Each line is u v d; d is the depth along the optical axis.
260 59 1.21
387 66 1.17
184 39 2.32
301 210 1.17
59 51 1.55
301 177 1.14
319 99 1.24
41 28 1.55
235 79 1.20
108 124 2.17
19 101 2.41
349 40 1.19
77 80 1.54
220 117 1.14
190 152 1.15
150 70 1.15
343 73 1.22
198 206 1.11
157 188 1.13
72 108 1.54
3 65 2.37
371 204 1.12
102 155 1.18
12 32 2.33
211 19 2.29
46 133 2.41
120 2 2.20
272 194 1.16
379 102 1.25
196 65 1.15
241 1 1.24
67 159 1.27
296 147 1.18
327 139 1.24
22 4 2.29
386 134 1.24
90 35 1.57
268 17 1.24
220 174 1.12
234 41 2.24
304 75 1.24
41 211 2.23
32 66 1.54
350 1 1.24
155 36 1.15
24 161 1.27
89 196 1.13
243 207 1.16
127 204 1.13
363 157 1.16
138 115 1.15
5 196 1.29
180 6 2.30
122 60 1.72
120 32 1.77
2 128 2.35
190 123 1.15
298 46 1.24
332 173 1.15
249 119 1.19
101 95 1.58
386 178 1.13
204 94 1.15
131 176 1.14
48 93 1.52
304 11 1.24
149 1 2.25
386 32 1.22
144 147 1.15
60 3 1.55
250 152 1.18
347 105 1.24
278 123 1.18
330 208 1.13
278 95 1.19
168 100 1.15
● ● ● ● ● ● ●
- _Your objective_: The response should be an exact copy of all the records above.

- _Exercise response_:
Each line is u v d; d is the depth along the optical axis.
260 59 1.21
387 66 1.17
184 39 2.32
301 210 1.17
59 51 1.55
301 177 1.14
319 99 1.24
41 28 1.55
235 79 1.20
108 124 2.17
19 101 2.41
349 40 1.19
77 80 1.54
220 117 1.14
190 152 1.15
150 70 1.15
343 73 1.22
198 206 1.11
157 188 1.13
72 108 1.54
3 65 2.37
371 204 1.12
102 155 1.18
12 32 2.33
211 19 2.29
46 133 2.41
120 2 2.20
272 194 1.16
379 102 1.25
196 65 1.15
241 1 1.24
67 159 1.27
296 147 1.18
327 139 1.24
22 4 2.29
386 134 1.24
90 35 1.57
268 17 1.24
220 174 1.12
234 41 2.24
304 75 1.24
41 211 2.23
32 66 1.54
350 1 1.24
155 36 1.15
24 161 1.27
89 196 1.13
243 207 1.16
127 204 1.13
363 157 1.16
138 115 1.15
5 196 1.29
180 6 2.30
122 60 1.72
120 32 1.77
2 128 2.35
190 123 1.15
298 46 1.24
332 173 1.15
249 119 1.19
101 95 1.58
386 178 1.13
204 94 1.15
131 176 1.14
48 93 1.52
304 11 1.24
149 1 2.25
386 32 1.22
144 147 1.15
60 3 1.55
250 152 1.18
347 105 1.24
278 123 1.18
330 208 1.13
278 95 1.19
168 100 1.15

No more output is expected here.